Directions for this task: Lines from the one containing "Identify the document" through the final line of the records below are needed, copied exactly, with no pictures.

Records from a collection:

§ §

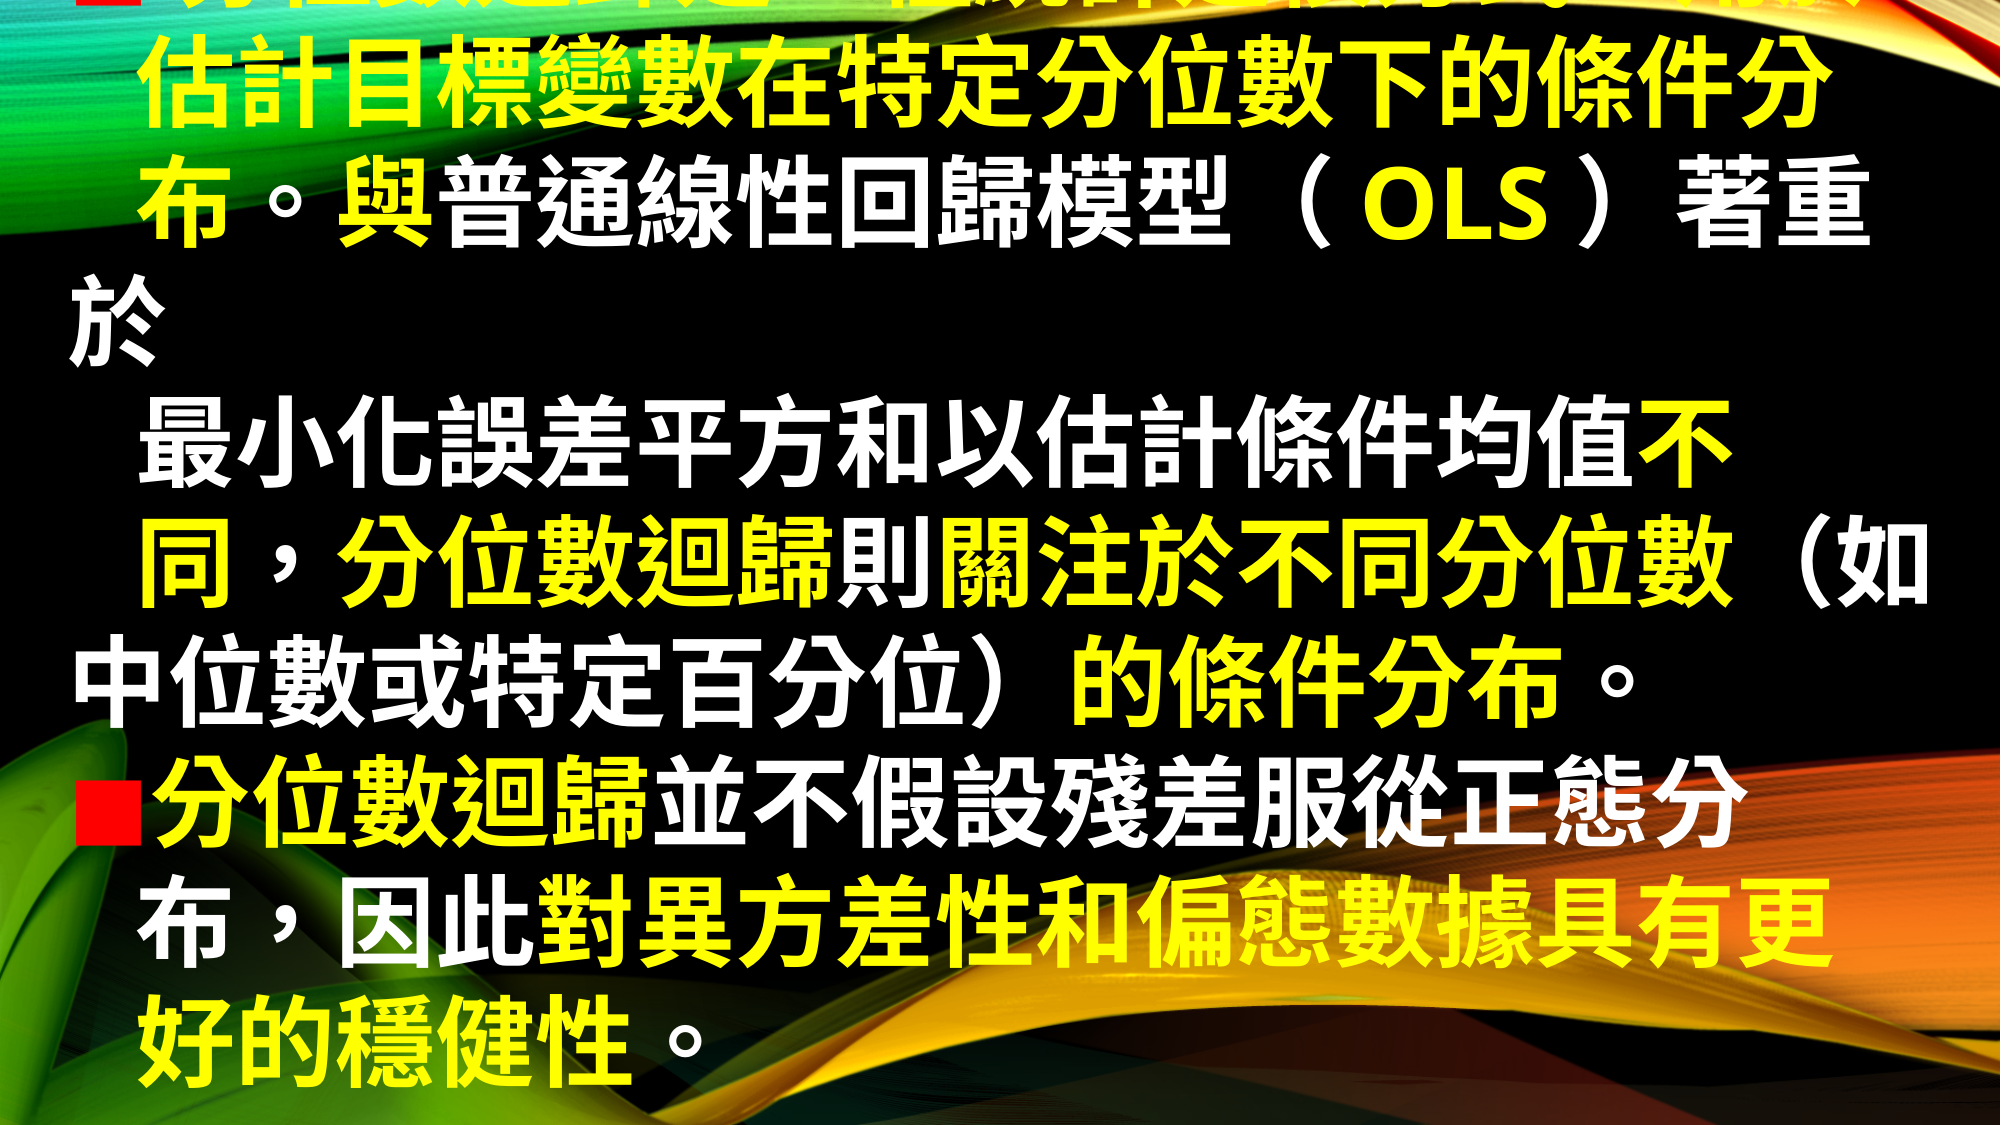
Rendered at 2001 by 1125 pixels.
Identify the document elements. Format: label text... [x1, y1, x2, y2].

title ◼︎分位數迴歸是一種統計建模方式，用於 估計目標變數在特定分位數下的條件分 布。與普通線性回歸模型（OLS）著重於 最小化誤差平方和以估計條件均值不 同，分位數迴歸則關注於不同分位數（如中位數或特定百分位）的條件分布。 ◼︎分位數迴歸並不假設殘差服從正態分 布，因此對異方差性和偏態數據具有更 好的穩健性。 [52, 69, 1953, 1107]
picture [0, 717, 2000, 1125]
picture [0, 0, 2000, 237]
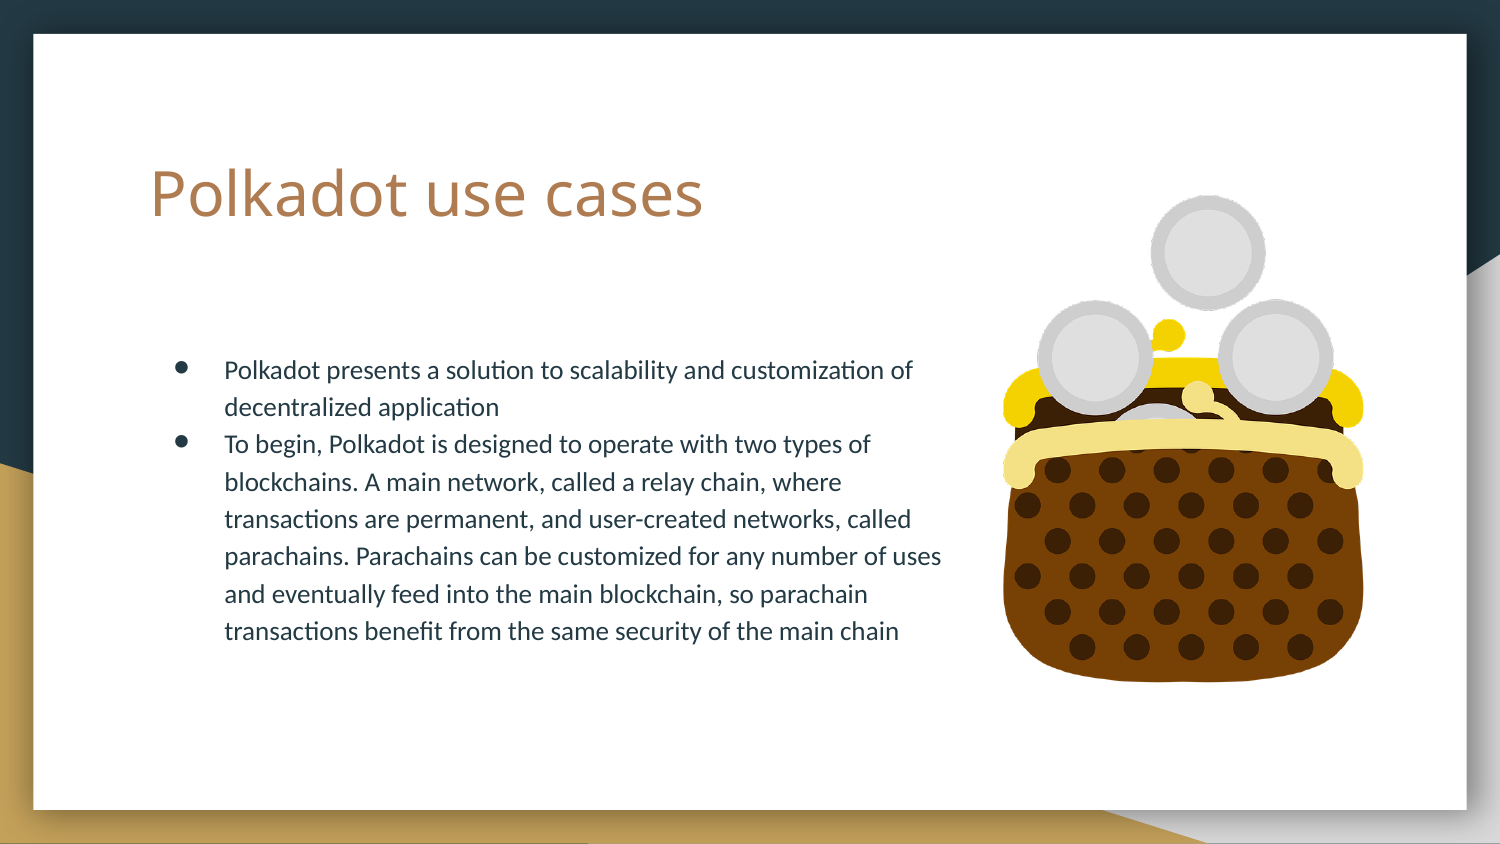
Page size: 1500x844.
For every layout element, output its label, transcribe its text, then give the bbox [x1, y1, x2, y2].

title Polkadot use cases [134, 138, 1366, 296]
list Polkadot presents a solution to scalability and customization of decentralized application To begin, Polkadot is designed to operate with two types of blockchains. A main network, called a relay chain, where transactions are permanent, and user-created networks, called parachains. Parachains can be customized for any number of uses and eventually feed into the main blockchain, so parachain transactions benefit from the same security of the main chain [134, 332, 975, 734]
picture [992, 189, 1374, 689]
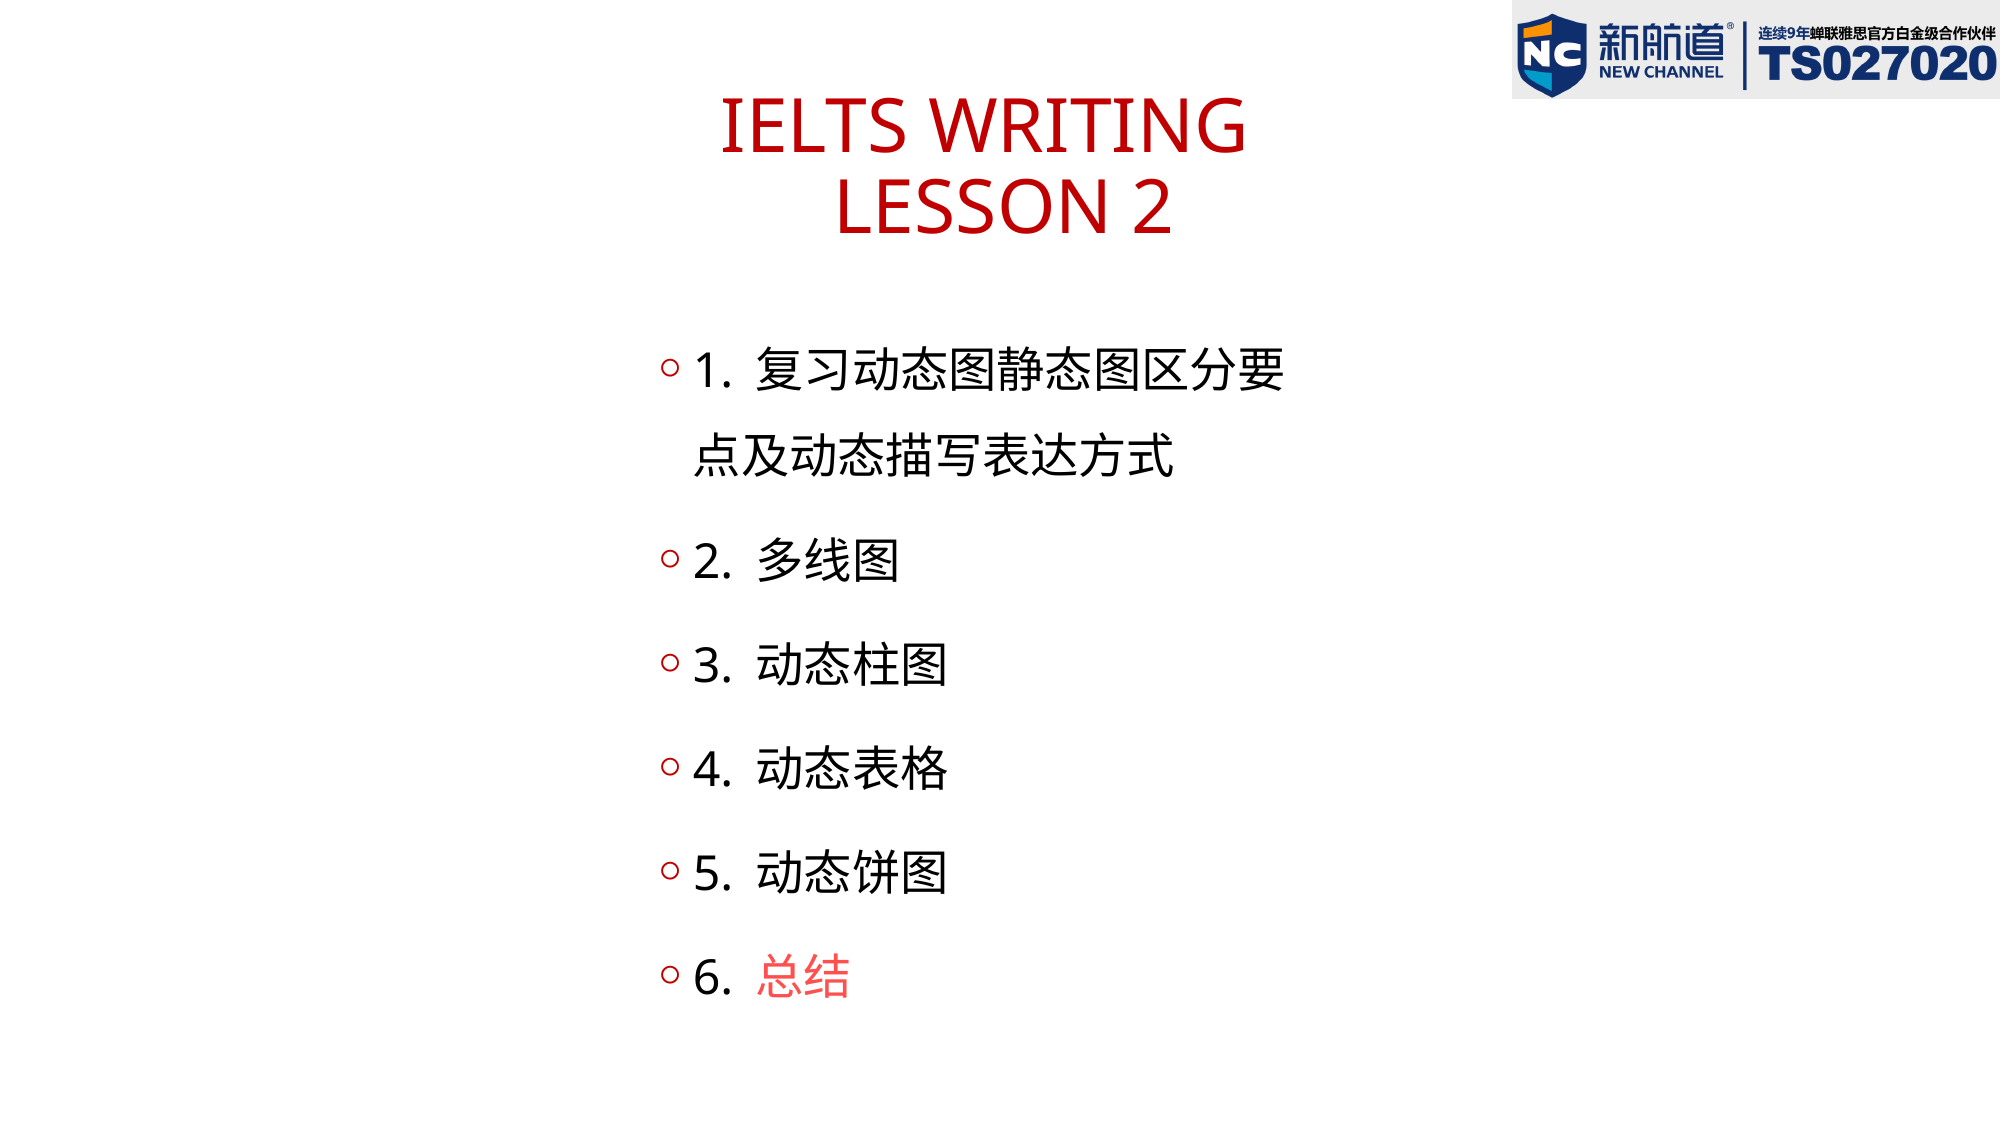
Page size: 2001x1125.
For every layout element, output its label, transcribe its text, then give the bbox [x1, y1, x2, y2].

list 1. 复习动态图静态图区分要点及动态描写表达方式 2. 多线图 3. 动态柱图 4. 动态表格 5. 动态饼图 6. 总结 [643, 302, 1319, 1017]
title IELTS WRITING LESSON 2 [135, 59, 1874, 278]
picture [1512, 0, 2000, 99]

§ §

Your solution:
Identify the document elements. Format: label text... [x1, y1, x2, y2].

title ◼︎分位數迴歸是一種統計建模方式，用於 估計目標變數在特定分位數下的條件分 布。與普通線性回歸模型（OLS）著重於 最小化誤差平方和以估計條件均值不 同，分位數迴歸則關注於不同分位數（如中位數或特定百分位）的條件分布。 ◼︎分位數迴歸並不假設殘差服從正態分 布，因此對異方差性和偏態數據具有更 好的穩健性。 [52, 69, 1953, 1107]
picture [0, 717, 2000, 1125]
picture [0, 0, 2000, 237]
Page size: 1500x844.
For every layout element, output its label, transcribe its text, then give the bbox [x1, y1, x2, y2].

title Polkadot use cases [134, 138, 1366, 296]
list Polkadot presents a solution to scalability and customization of decentralized application To begin, Polkadot is designed to operate with two types of blockchains. A main network, called a relay chain, where transactions are permanent, and user-created networks, called parachains. Parachains can be customized for any number of uses and eventually feed into the main blockchain, so parachain transactions benefit from the same security of the main chain [134, 332, 975, 734]
picture [992, 189, 1374, 689]
Page size: 2001x1125.
For every layout element, output its label, transcribe its text, then give the bbox [x1, y1, x2, y2].

list 1. 复习动态图静态图区分要点及动态描写表达方式 2. 多线图 3. 动态柱图 4. 动态表格 5. 动态饼图 6. 总结 [643, 302, 1319, 1017]
title IELTS WRITING LESSON 2 [135, 59, 1874, 278]
picture [1512, 0, 2000, 99]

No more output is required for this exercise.